Ho potuto fare una chiacchierata con la nonna materna e mi ha dato tante informazioni interessanti e anche divertenti su come fosse la scuola ai suoi tempi. 
Le differenze maggiori rispetto alla scuola di ora le ho trovate alla scuola elementare che ha frequentato alla fine degli anni 50’. Ad esempio, in seconda c’era un esame per accedere alla classe terza e in quinta l’esame di fine ciclo, ma la cosa che mi ha colpito di più è che le classi erano esclusivamente femminili o maschili. 
Alcune differenze riguardavano anche le materie, infatti non era previsto l’insegnamento della lingua straniera, l’educazione fisica era molto diversa poichè i bambini si limitavano a marciare tra i banchi e soprattutto erano previste attività pratiche e manuali che, per le femmine però si riducevano a imparare qualche punto di ricamo e i primi rudimenti del lavoro ai ferri. La nonna mi ha raccontato ridendo che lei ci a messo cinque anni a fare una sciarpa di lana dal dubbio risultato.

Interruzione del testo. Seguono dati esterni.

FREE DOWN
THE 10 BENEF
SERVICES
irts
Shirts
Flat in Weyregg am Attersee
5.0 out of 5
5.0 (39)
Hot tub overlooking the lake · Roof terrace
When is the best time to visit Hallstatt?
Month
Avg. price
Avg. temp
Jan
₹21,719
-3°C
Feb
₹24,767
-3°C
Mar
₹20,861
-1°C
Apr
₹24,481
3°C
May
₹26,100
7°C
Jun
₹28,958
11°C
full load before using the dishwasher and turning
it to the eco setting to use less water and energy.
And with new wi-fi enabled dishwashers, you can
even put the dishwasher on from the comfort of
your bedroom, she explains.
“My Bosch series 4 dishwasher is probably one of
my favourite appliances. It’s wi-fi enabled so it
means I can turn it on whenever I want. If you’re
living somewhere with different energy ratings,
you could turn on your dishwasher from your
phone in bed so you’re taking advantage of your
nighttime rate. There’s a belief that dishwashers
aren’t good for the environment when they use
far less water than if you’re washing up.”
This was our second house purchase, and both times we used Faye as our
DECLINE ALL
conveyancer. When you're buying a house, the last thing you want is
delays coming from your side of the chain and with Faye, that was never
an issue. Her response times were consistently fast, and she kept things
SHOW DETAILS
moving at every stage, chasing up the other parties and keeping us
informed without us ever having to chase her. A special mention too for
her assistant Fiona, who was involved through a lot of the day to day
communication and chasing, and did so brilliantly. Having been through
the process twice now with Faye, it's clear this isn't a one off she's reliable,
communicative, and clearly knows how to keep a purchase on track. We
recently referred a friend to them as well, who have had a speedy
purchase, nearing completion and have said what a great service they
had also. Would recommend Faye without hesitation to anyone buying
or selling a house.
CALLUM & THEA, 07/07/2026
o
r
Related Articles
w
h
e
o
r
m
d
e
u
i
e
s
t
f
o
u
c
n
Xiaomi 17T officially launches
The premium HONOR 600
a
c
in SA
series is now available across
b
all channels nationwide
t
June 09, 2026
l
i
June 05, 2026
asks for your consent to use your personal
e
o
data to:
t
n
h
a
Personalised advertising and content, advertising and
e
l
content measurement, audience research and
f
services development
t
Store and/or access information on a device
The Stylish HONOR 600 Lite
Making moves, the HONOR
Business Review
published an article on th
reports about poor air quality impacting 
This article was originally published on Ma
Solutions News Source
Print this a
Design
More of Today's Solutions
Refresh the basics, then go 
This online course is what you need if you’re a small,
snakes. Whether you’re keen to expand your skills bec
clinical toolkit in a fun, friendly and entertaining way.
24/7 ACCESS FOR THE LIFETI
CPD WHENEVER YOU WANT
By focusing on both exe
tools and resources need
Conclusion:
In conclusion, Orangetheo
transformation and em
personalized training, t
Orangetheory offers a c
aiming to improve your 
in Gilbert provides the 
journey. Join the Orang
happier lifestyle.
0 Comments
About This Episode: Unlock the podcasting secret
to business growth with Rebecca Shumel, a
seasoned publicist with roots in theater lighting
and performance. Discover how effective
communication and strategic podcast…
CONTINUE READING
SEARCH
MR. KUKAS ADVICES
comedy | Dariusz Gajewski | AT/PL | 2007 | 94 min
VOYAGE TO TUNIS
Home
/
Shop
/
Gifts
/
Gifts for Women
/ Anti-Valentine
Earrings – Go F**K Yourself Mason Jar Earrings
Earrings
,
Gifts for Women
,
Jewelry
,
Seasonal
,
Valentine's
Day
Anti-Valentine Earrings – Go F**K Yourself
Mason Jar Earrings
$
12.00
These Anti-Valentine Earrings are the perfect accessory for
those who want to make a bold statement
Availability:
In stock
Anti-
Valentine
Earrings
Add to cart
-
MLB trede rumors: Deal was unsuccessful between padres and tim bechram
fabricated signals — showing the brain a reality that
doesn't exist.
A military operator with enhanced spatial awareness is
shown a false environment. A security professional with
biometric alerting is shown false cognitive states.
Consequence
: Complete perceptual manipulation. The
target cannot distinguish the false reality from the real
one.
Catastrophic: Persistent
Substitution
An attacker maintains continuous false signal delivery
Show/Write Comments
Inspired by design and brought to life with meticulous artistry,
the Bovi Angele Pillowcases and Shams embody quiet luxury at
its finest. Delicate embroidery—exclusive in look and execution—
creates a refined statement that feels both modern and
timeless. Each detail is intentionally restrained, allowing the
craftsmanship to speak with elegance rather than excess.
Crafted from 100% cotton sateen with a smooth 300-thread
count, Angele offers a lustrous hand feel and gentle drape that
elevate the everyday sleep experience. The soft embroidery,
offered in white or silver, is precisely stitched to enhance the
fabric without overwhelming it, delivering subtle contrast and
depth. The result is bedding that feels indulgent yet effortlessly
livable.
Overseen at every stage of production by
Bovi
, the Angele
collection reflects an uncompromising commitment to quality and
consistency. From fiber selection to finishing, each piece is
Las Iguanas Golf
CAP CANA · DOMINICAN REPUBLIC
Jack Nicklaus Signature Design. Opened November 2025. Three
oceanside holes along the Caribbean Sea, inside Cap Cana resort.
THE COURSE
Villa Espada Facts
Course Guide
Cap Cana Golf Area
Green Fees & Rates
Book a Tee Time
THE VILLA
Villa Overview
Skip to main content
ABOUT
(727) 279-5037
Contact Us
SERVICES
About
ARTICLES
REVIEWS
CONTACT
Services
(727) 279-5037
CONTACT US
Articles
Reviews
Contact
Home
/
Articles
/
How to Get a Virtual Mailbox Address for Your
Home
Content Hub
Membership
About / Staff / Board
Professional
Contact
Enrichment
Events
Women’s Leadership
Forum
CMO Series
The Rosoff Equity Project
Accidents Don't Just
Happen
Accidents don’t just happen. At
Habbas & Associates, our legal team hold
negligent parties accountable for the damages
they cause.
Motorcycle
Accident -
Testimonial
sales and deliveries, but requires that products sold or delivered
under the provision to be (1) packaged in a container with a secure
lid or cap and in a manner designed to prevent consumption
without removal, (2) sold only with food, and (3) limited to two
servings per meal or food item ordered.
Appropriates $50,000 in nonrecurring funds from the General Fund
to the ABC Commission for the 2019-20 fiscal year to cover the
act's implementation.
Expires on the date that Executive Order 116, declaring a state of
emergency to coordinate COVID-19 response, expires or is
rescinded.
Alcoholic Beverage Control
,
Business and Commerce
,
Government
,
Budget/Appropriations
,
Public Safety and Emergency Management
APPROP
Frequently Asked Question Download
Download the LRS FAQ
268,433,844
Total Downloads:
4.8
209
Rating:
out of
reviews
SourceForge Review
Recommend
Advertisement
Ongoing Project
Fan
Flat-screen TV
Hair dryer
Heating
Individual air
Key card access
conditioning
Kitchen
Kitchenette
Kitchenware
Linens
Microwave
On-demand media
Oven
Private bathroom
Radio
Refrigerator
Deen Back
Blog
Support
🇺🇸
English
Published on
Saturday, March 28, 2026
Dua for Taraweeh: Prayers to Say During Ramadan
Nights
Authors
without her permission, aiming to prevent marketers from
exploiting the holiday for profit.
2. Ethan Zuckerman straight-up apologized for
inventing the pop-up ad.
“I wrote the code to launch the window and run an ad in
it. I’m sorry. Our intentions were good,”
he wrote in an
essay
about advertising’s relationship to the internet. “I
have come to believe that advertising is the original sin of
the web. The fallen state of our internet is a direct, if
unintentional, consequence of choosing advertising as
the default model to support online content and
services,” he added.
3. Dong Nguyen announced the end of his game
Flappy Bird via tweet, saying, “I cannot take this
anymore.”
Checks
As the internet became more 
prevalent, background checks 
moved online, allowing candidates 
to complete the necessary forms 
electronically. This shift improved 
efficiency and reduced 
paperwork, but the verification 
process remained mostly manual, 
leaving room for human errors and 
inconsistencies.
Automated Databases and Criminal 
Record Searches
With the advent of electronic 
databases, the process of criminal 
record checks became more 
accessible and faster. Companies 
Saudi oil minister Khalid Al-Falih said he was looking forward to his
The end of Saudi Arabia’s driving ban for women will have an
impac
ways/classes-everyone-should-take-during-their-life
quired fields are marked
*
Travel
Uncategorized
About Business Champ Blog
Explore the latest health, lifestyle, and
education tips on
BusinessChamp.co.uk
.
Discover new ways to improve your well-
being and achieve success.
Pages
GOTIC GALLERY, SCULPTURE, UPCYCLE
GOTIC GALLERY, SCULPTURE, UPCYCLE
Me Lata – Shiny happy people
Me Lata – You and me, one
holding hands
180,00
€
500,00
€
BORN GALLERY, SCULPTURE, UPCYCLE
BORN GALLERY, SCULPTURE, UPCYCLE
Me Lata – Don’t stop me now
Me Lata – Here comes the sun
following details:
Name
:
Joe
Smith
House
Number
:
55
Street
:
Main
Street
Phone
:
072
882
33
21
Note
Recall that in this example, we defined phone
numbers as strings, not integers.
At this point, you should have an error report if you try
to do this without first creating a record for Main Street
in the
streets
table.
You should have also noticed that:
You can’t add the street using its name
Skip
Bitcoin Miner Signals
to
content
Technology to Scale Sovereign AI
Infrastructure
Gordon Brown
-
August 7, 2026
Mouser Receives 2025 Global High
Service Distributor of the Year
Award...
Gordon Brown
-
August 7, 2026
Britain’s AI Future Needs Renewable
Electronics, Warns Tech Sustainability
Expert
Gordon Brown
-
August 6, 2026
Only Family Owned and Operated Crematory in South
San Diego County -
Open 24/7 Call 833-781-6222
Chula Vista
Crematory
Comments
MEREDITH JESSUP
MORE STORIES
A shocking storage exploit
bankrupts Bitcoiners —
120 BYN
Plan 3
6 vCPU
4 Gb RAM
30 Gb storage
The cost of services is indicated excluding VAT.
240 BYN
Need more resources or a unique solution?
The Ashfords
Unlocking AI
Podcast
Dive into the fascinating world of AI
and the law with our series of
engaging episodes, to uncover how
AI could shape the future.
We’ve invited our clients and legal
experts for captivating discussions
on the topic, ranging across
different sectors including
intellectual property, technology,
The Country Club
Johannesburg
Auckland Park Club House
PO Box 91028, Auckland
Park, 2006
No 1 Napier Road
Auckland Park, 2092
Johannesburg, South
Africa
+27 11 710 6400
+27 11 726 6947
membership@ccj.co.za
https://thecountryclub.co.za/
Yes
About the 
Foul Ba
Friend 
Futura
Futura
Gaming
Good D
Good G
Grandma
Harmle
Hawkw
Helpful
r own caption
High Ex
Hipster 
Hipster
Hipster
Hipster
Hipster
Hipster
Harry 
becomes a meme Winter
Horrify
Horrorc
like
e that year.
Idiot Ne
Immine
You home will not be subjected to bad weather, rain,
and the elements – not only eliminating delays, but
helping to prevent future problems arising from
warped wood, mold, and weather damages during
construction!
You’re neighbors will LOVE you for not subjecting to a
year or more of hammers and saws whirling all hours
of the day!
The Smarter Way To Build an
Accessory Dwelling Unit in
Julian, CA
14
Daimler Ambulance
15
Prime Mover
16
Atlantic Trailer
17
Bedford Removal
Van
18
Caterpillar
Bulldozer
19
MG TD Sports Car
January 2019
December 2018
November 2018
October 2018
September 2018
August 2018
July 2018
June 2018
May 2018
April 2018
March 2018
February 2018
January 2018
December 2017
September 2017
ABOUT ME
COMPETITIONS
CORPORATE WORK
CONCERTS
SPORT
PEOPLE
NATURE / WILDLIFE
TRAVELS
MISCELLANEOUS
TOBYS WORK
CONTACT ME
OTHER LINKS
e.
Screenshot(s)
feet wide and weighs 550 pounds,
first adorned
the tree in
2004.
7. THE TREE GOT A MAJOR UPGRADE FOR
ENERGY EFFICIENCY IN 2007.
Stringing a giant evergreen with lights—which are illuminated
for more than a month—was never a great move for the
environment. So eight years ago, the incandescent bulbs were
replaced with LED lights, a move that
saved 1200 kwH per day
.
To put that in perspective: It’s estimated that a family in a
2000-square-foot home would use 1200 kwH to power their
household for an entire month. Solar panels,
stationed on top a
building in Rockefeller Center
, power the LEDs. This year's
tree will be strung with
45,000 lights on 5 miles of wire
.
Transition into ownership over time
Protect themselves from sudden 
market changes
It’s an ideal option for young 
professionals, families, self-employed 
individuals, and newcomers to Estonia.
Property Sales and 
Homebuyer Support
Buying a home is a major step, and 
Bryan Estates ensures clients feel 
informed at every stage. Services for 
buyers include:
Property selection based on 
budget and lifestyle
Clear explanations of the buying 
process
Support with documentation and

Il rapporto con la maestra era molto meno amichevole, si imparava a sei anni a darle del "Lei" e il tu era previsto solo per la bidella. La nonna mi ha raccontato che al mattino i ragazzi entravano in classe accompagnati dalla bidella, si sistemavano ai banchi e aspettavano l’arrivo della maestra; quando entrava in classe dovevano farsi trovare tutti in piedi e a gran voce dire “Riverisco signora maestra’’. 
Anche allora c’era una ricreazione a metà mattina durante la quale si faceva merenda. La maestra della nonna aveva una bizzarra usanza; ogni alunno in fila ordinatamente doveva avvicinarsi alla cattedra di legno posizionata su un’alta pedana e recitare la frase di rito ”Signora maestra, posso offrire?’’ A quel punto la maestra estraeva dal cassetto un paio di forbici e un pezzo di carta e tagliava un pezzo di merenda, che fosse un panino, un pezzo di focaccia o un dolcetto. Chiamava poi le compagne che non avevano la merenda e ne dava qualche pezzetto per una, infine e ne teneva sempre un po’ per sè prediligendo la focaccia.
I banchi erano di legno e singoli e non erano molte le occasioni per scambiare due parole tra compagne anche perché, al primo brusio, la maestra picchiava sulla cattedra con una bacchetta anch’essa in legno e zittiva subito tutti.

L’uscita da scuola avveniva sempre in fila e in ordine d’altezza. Fuori dal portone non c’erano mai i genitori e gli alunni tornavano a casa a gruppetti.
Non esisteva la figura della rappresentante di classe, la famiglia non si occupava della didattica e dell’organizzazione della scuola, mai un genitore si sarebbe permesso di contestare la maestra. Si usava invece molto la figura del capoclasse che avrebbe dovuto tenere sotto controllo gli alunni nel momento in cui la maestra si assentava. La maestra della nonna però non utilizzò quasi mai questa figura per evitare che i compagni lo chiamassero spione.

Mi è piaciuto molto parlare con la nonna di come era la scuola ai suoi tempi e ho fatto un tuffo indietro nel passato cercando di immaginarmi come sarebbe stato essere lì con lei, però ahimè non saremmo mai potuti essere in classe insieme!